## What to do
Find every line in the records below that contains the word "Кубрат", and copy each such line.

## Collected data
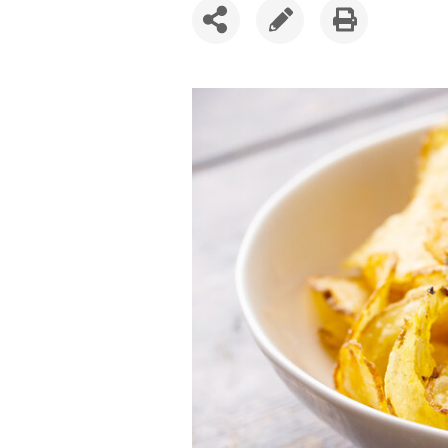
SDÍLET
UPRAVIT
VYTISKNOUT
ČLÁNEK
ČLÁNEK
ČLÁNEK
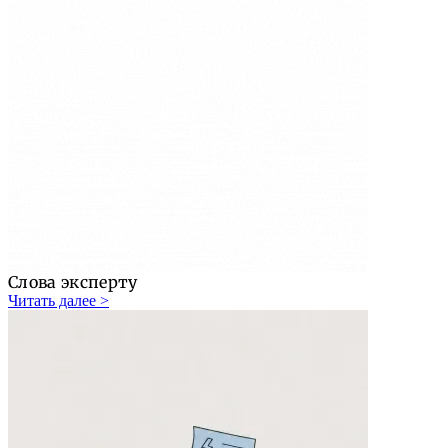
Слова эксперту
Читать далее >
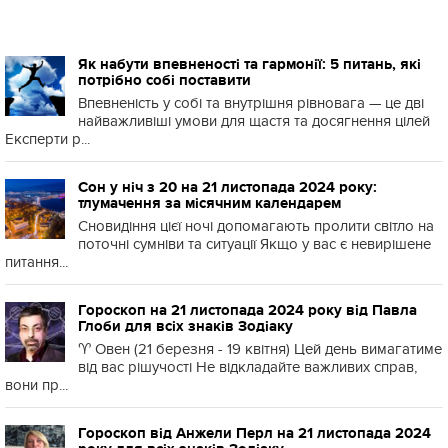
Як набути впевненості та гармонії: 5 питань, які
потрібно собі поставити
Впевненість у собі та внутрішня рівновага — це дві
найважливіші умови для щастя та досягнення цілей
Експерти р...
Сон у ніч з 20 на 21 листопада 2024 року:
тлумачення за місячним календарем
Сновидіння цієї ночі допомагають пролити світло на
поточні сумніви та ситуації Якщо у вас є невирішене
питання...
Гороскоп на 21 листопада 2024 року від Павла
Глоби для всіх знаків Зодіаку
♈️ Овен (21 березня - 19 квітня) Цей день вимагатиме
від вас рішучості Не відкладайте важливих справ,
вони пр...
Гороскоп від Анжели Перл на 21 листопада 2024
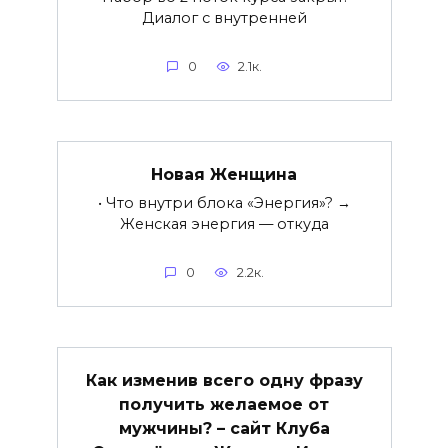
Диалог с внутренней
0
2.1к.
Новая Женщина
• Что внутри блока «Энергия»? →
Женская энергия — откуда
0
2.2к.
Как изменив всего одну фразу
получить желаемое от
мужчины? – сайт Клуба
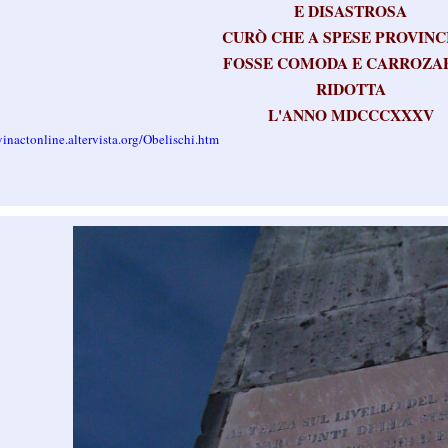
E DISASTROSA
CURÒ CHE A SPESE PROVINC
FOSSE COMODA E CARROZA
RIDOTTA
L'ANNO MDCCCXXXV
vinactonline.altervista.org/Obelischi.htm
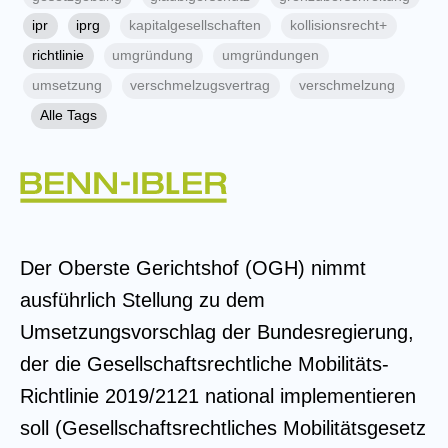
ipr
iprg
kapitalgesellschaften
kollisionsrecht+
richtlinie
umgründung
umgründungen
umsetzung
verschmelzugsvertrag
verschmelzung
Alle Tags
Der Oberste Gerichtshof (OGH) nimmt
ausführlich Stellung zu dem
Umsetzungsvorschlag der Bundesregierung,
der die Gesellschaftsrechtliche Mobilitäts-
Richtlinie 2019/2121 national implementieren
soll (Gesellschaftsrechtliches Mobilitätsgesetz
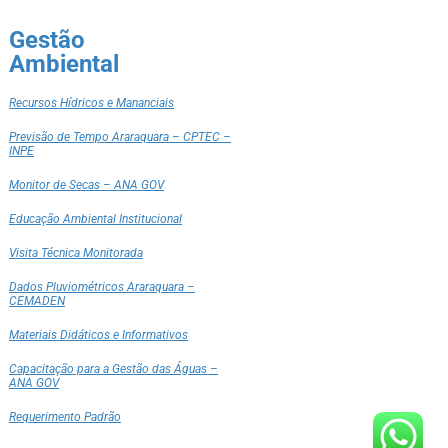
Gestão
Ambiental
Recursos Hídricos e Mananciais
Previsão de Tempo Araraquara – CPTEC –
INPE
Monitor de Secas – ANA GOV
Educação Ambiental Institucional
Visita Técnica Monitorada
Dados Pluviométricos Araraquara –
CEMADEN
Materiais Didáticos e Informativos
Capacitação para a Gestão das Águas –
ANA GOV
Requerimento Padrão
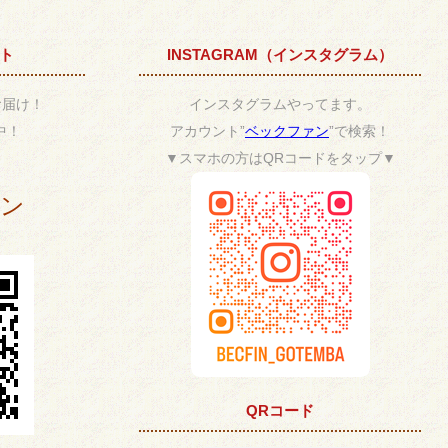
ント
INSTAGRAM（インスタグラム）
お届け！
インスタグラムやってます。
中！
アカウント”
ベックファン
”で検索！
▼スマホの方はQRコードをタップ▼
ポン
QRコード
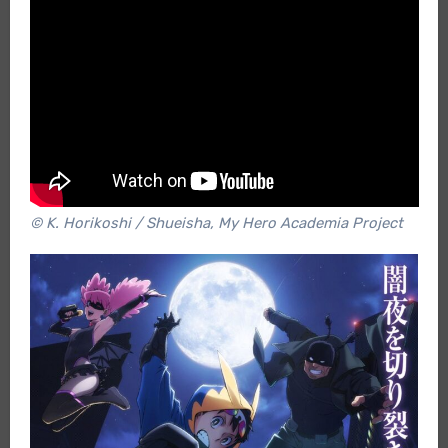
© K. Horikoshi / Shueisha, My Hero Academia Project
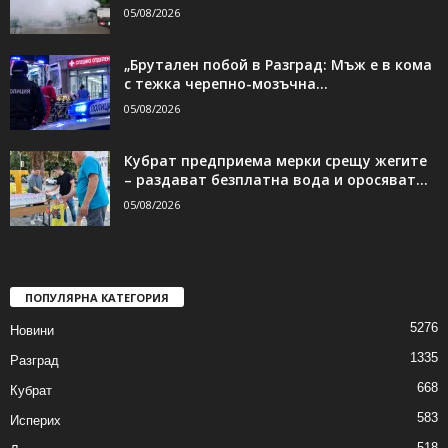
05/08/2026
„Брутален побой в Разград: Мъж е в кома
с тежка черепно-мозъчна...
05/08/2026
Кубрат предприема мерки срещу жегите
– раздават безплатна вода и оросяват...
05/08/2026
ПОПУЛЯРНА КАТЕГОРИЯ
5276
Новини
1335
Разград
668
Кубрат
583
Исперих
518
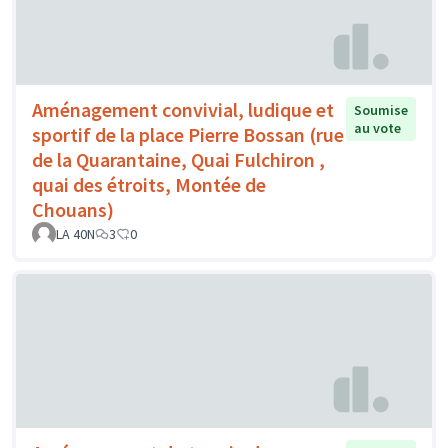
Aménagement convivial, ludique et
Soumise
au vote
sportif de la place Pierre Bossan (rue
de la Quarantaine, Quai Fulchiron ,
quai des étroits, Montée de
Chouans)
LA 40N
3
0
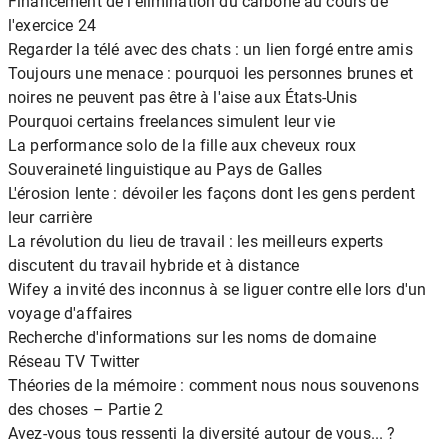
Financement de l'élimination du carbone au cours de
l'exercice 24
Regarder la télé avec des chats : un lien forgé entre amis
Toujours une menace : pourquoi les personnes brunes et
noires ne peuvent pas être à l'aise aux États-Unis
Pourquoi certains freelances simulent leur vie
La performance solo de la fille aux cheveux roux
Souveraineté linguistique au Pays de Galles
L'érosion lente : dévoiler les façons dont les gens perdent
leur carrière
La révolution du lieu de travail : les meilleurs experts
discutent du travail hybride et à distance
Wifey a invité des inconnus à se liguer contre elle lors d'un
voyage d'affaires
Recherche d'informations sur les noms de domaine
Réseau TV Twitter
Théories de la mémoire : comment nous nous souvenons
des choses – Partie 2
Avez-vous tous ressenti la diversité autour de vous... ?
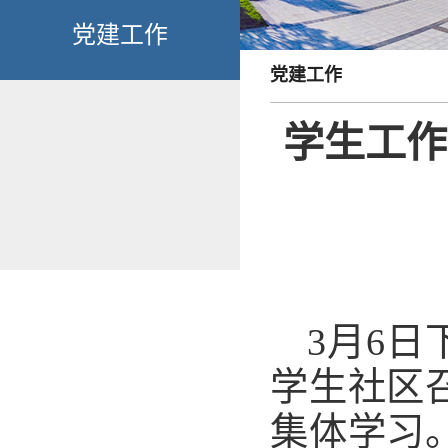
党建工作
党建工作
学生工作
3月6
学生社区
集体学习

## Written response
Кубрат предприема мерки срещу жегите
Кубрат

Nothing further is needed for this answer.